DESCRIPTION OF THE TASK → All lines below must be repeated exactly, with the pictures omitted.
[[ DATA LISTING open ]]
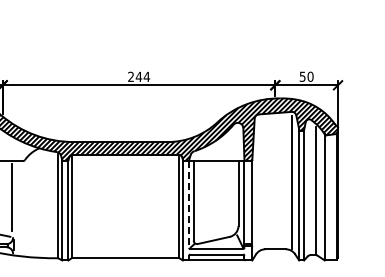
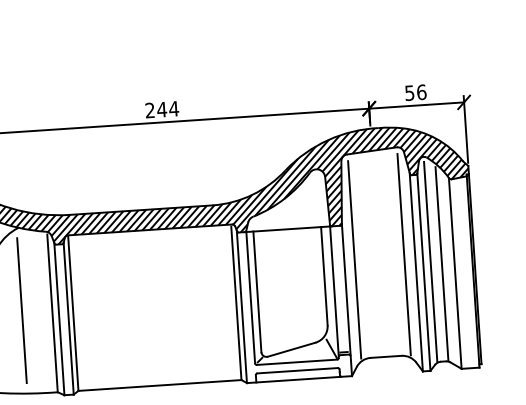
text: (310, 76) -> (421, 91), 50 -> 56
line: (259, 183) -> (355, 258), added
line: (309, 188) -> (431, 261), added
line: (38, 202) -> (22, 309), added
line: (189, 204) -> (251, 297), dashed -> solid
[[ DATA LISTING closed ]]
RESULT →
text: (310, 76) -> (421, 91), 50 -> 56
line: (259, 183) -> (355, 258), added
line: (309, 188) -> (431, 261), added
line: (38, 202) -> (22, 309), added
line: (189, 204) -> (251, 297), dashed -> solid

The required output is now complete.